Unified exploration and reconstruction in latent space: By unifying both shape reconstruction and exploration policies within the latent space of the diffusion model, the high computational cost of generating complete 3D shapes at each step is avoided. This elegant design turns the diffusion model from a mere "generator" into the core "perception-planning" engine.
Diffusion loss-based reward design: Using changes in \(L_{diff}\) as the RL reward instead of calculating CD at each step. This not only reduces computation but also leverages the uncertainty estimation of the diffusion model—if a touch makes the model more "certain" about the target shape, it indicates high information gain.
Bridging touch and shape modalities via contrastive learning: Using MoCo to align tactile charts and shape latents in the same space allows the diffusion model to directly leverage tactile conditions to generate latents close to the ground-truth shape.

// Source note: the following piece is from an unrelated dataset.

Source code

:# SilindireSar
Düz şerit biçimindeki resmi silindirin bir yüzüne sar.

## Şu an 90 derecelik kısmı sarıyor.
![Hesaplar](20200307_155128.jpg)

Limitations & Future Work¶

Only validated in simulation environments without deployment to real robot platforms; the sim-to-real gap may impact practical usability.
The VQ-VAE's resolution of \(64^3\) limits reconstruction accuracy; higher resolutions would incur larger computational costs.
The action space for the exploration policy is limited to 50 spherical positions, which may not be fine-grained enough for complex shapes (e.g., objects with holes).
Currently only handles single-object reconstruction; extending this to scene-level tactile exploration is a more challenging direction.
Future work could integrate neural rendering techniques, using active tactile sensing to synthesize multi-view visual images.

vs ActiveVT: ActiveVT requires generating a full mesh, encoding latents, and computing CD at each step for policy input and rewards, whereas Touch2Shape operates exclusively in the latent space and only decodes the shape at the final step. In T+V mode, Touch2Shape significantly leads with a CD of 1.406 vs 2.486.
vs TouchSDF: TouchSDF maps tactile images to local SDFs and joins them via implicit neural functions, lacking the ability for global shape generation. Touch2Shape offsets this drawback by leveraging the global generation capabilities of diffusion models, yielding an EMD of 0.053 vs 0.081 at 20 touches.
vs SDFusion: SDFusion also utilizes latent diffusion for 3D generation but is based on vision/text conditioning. Touch2Shape introduces tactile signals as a new conditioning modality, extending the application scenarios of 3D diffusion models.

Rating¶

Novelty: ⭐⭐⭐⭐⭐ First to apply diffusion models to touch-conditioned 3D shape exploration; the idea of unifying exploration and reconstruction in the latent space is highly novel.
Experimental Thoroughness: ⭐⭐⭐⭐ Complete experiments conducted on two datasets (ABC and ShapeNet) with various modality settings, exploration policy comparisons, and thorough ablation studies.
Writing Quality: ⭐⭐⭐⭐ The methodology is clearly described and diagrams are intuitive, though some equation formatting is slightly disorganized.
Value: ⭐⭐⭐⭐ Outlines a new paradigm for the intersection of tactile sensing and 3D reconstruction, providing valuable insights for active robotic perception.